• _Exercise_
All of the records must be repeated exactly as they read.

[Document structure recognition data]
= Beginning of Section =
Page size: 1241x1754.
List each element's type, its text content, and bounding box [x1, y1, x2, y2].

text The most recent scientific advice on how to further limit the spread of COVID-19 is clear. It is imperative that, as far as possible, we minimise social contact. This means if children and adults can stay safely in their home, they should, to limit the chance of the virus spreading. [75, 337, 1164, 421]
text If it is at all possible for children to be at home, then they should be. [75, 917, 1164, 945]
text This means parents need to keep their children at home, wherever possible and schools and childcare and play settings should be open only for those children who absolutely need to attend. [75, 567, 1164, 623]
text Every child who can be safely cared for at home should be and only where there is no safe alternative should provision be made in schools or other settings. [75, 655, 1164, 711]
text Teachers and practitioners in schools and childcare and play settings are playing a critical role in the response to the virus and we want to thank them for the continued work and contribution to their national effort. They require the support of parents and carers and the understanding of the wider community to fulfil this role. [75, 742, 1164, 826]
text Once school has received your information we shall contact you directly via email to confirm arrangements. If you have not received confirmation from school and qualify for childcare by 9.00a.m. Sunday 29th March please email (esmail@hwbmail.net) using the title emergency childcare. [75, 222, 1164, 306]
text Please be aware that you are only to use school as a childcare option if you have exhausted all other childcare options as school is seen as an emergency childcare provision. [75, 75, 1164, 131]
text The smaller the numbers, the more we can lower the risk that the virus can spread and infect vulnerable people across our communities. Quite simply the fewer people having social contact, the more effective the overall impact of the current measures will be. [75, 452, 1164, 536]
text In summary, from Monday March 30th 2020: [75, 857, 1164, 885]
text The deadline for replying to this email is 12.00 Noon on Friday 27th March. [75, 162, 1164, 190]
= End of Section =
• _Exercise answer_
Page size: 1241x1754.
List each element's type, its text content, and bounding box [x1, y1, x2, y2].

text The most recent scientific advice on how to further limit the spread of COVID-19 is clear. It is imperative that, as far as possible, we minimise social contact. This means if children and adults can stay safely in their home, they should, to limit the chance of the virus spreading. [75, 337, 1164, 421]
text If it is at all possible for children to be at home, then they should be. [75, 917, 1164, 945]
text This means parents need to keep their children at home, wherever possible and schools and childcare and play settings should be open only for those children who absolutely need to attend. [75, 567, 1164, 623]
text Every child who can be safely cared for at home should be and only where there is no safe alternative should provision be made in schools or other settings. [75, 655, 1164, 711]
text Teachers and practitioners in schools and childcare and play settings are playing a critical role in the response to the virus and we want to thank them for the continued work and contribution to their national effort. They require the support of parents and carers and the understanding of the wider community to fulfil this role. [75, 742, 1164, 826]
text Once school has received your information we shall contact you directly via email to confirm arrangements. If you have not received confirmation from school and qualify for childcare by 9.00a.m. Sunday 29th March please email (esmail@hwbmail.net) using the title emergency childcare. [75, 222, 1164, 306]
text Please be aware that you are only to use school as a childcare option if you have exhausted all other childcare options as school is seen as an emergency childcare provision. [75, 75, 1164, 131]
text The smaller the numbers, the more we can lower the risk that the virus can spread and infect vulnerable people across our communities. Quite simply the fewer people having social contact, the more effective the overall impact of the current measures will be. [75, 452, 1164, 536]
text In summary, from Monday March 30th 2020: [75, 857, 1164, 885]
text The deadline for replying to this email is 12.00 Noon on Friday 27th March. [75, 162, 1164, 190]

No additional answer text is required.